The Herald Bulletin

October 13, 2012

Joshua Delph: 'He was a really good kid'

By Abbey Doyle
The Herald Bulletin

ANDERSON, Ind. — At 9, Joshua Delph hadn’t quite figured out what he wanted to be when he grew up. But his family suspects whatever it was, he would use his mind.

“He was such a smart guy,” his aunt, Julie Baker, said proudly. “It would have been something scientific or mechanical for sure.”

But Joshua never had the chance to achieve those dreams. The boy and his mother, Robynn Delph, 41, were found dead from smoke inhalation in their Anderson home on May 17, 2004. Anderson Fire Department officials said the blaze was intentionally set.

Joshua’s father and Robynn’s husband, Rex David Delph, 45, was charged with two counts of murder and arson in connection with the fire, but charges would be dropped; the case went to the Indiana Court of Appeals, which in 2007 set a deadline for the state to pursue charges. However, Delph died of cancer in 2009.

Julie said that her daughter, Becka, and Joshua were like twins, only four months apart. Anytime Joshua would come to spend time with Robynn’s family in Ohio, the children were inseparable.

“The two of them would ride bikes all over town, go to the local fairgrounds and just run around,” Julie said. “This many years later it still tears us all up inside.”

Julie laughed a little as she recalled the last time she saw her nephew.

“He told me this long, long, long story,” she said emphatically. “He was so creative. And just before he died he was really coming into his own. It was obvious that he was a very intelligent guy — scientific as well as creative. What a storyteller.”

Julie said these two losses tore the family apart inside yet brought them together in many ways.

“We’ve always been a close family, but this just brought us so much closer,” she said.

Robynn’s father, Ralph Gasche, said that Joshua was always reading.

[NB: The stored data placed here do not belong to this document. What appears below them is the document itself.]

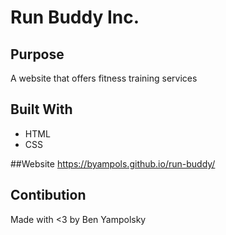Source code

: # Run Buddy Inc.

## Purpose
A website that offers fitness training services

## Built With
* HTML
* CSS

##Website
https://byampols.github.io/run-buddy/

## Contibution
Made with <3 by Ben Yampolsky
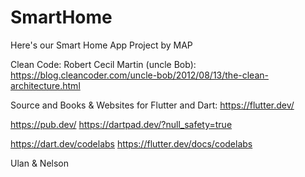 # SmartHome
Here's our Smart Home App Project by MAP

Clean Code: Robert Cecil Martin (uncle Bob): https://blog.cleancoder.com/uncle-bob/2012/08/13/the-clean-architecture.html

Source and Books & Websites for Flutter and Dart: https://flutter.dev/  

  https://pub.dev/
  https://dartpad.dev/?null_safety=true
  
  https://dart.dev/codelabs
  https://flutter.dev/docs/codelabs

Ulan & Nelson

“Everywhere he went he had some kind of reading material with him,” he said. “He was a really good kid.”

On a trip to an amusement park, Joshua spent much of the time looking at how the roller coasters worked, enjoying that more than the thrill of the rides.

The Rev. Paul Wohlford was minister at the Delphs’ neighborhood church where the family frequently attended.

“It was devastating when it happened,” Wohlford said. “I know there are some of the children that still struggle with Josh’s death today.”

He described the boy as “extremely polite” and a good kid who, like his mom, helped others.

Days before the murders, the family had been cleaning their backyard and preparing to install a swing set for Joshua. The loss was shocking and hit the family hard, but in the end brought an already tight-knit family closer together, Julie said.